Unnamed: 0,price,area,bedrooms,bathrooms,stories,mainroad,guestroom,basement,hotwaterheating,airconditioning,parking,prefarea,furnishingstatus_semi-furnished,furnishingstatus_unfurnished
0,13300000,1.046726,1.403419,1.421812,1.378217,1,0,0,0,1,1.517692,1,False,False
1,12250000,1.75701,1.403419,5.405809,2.532024,1,0,0,0,1,2.679409,0,False,False
2,12250000,2.218232,0.047278,1.421812,0.22441,1,0,1,0,0,1.517692,1,True,False
3,12215000,1.083624,1.403419,1.421812,0.22441,1,0,1,0,1,2.679409,1,False,False
4,11410000,1.046726,1.403419,-0.570187,0.22441,1,1,1,0,1,1.517692,0,False,False


## Step 3: Splitting the Data into Training and Testing Subsets
We split the dataset into training (80%) and testing (20%) subsets. The training set will be used to train the model, and the testing set will evaluate its performance.

In [3]:
from sklearn.model_selection import train_test_split

# Define the target variable (price) and features
X = housing_data.drop(columns=['price'])  # Features
y = housing_data['price']  # Target variable

# Split the data
X_train, X_test, y_train, y_test = train_test_split(X, y, test_size=0.2, random_state=42)

# Display the shapes of the training and testing sets
print("Training Features Shape:", X_train.shape)
print("Testing Features Shape:", X_test.shape)
print("Training Labels Shape:", y_train.shape)
print("Testing Labels Shape:", y_test.shape)

Training Features Shape: (436, 13)
Testing Features Shape: (109, 13)
Training Labels Shape: (436,)
Testing Labels Shape: (109,)


## Step 4: Saving Preprocessed Data
To ensure reproducibility and facilitate modeling in subsequent steps, we save the preprocessed training and testing datasets as CSV files.

In [4]:
# Save the preprocessed data
X_train.to_csv('X_train.csv', index=False)
X_test.to_csv('X_test.csv', index=False)
y_train.to_csv('y_train.csv', index=False)
y_test.to_csv('y_test.csv', index=False)

print("Preprocessed data saved successfully.")
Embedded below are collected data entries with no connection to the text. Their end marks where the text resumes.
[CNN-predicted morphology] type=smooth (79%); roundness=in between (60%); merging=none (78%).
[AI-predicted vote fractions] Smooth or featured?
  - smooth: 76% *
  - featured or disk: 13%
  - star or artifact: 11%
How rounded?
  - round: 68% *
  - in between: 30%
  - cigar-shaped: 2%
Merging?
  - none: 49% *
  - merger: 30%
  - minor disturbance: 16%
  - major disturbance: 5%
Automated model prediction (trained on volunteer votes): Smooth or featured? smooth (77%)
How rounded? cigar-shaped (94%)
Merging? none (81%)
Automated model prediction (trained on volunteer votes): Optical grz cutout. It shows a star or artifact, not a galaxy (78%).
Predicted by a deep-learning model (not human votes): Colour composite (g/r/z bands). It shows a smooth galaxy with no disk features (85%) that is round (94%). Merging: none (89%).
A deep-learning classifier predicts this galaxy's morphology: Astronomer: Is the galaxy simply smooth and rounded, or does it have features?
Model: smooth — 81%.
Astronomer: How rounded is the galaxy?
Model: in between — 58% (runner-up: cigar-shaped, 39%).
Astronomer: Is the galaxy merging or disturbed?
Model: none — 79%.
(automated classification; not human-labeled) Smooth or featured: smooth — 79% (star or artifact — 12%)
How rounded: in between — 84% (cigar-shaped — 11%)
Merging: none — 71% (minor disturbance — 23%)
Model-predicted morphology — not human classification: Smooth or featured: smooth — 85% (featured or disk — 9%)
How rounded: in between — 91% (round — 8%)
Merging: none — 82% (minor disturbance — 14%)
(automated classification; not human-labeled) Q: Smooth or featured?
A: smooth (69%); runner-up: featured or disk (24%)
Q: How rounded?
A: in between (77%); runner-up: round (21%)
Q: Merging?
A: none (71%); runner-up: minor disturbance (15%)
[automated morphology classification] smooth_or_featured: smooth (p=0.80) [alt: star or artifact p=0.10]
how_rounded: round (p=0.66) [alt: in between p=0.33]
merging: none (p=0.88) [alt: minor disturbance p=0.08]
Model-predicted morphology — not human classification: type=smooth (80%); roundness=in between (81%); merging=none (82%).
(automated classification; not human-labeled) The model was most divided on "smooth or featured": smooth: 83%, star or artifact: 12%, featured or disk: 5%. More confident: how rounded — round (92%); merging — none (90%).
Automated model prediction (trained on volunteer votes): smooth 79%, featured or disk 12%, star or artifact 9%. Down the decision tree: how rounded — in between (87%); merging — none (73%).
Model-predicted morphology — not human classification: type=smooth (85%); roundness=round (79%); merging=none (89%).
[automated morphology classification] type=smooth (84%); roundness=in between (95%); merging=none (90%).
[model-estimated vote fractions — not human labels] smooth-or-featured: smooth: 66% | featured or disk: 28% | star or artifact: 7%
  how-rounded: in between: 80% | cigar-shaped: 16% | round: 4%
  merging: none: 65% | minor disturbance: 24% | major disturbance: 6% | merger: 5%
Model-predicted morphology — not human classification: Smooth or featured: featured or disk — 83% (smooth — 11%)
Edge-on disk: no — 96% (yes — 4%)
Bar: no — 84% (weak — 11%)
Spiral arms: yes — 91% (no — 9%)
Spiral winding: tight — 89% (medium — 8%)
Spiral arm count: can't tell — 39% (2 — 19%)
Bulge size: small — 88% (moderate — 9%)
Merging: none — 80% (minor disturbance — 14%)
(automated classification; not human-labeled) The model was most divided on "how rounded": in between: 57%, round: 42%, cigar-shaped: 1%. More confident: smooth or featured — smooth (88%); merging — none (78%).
Preprocessed data saved successfully.


## Conclusion
- Dummy features for categorical variables have been created.
- Numerical features have been standardized.
- The data has been split into training and testing subsets.
- Preprocessed datasets have been saved for future use.

The dataset is now ready for model development.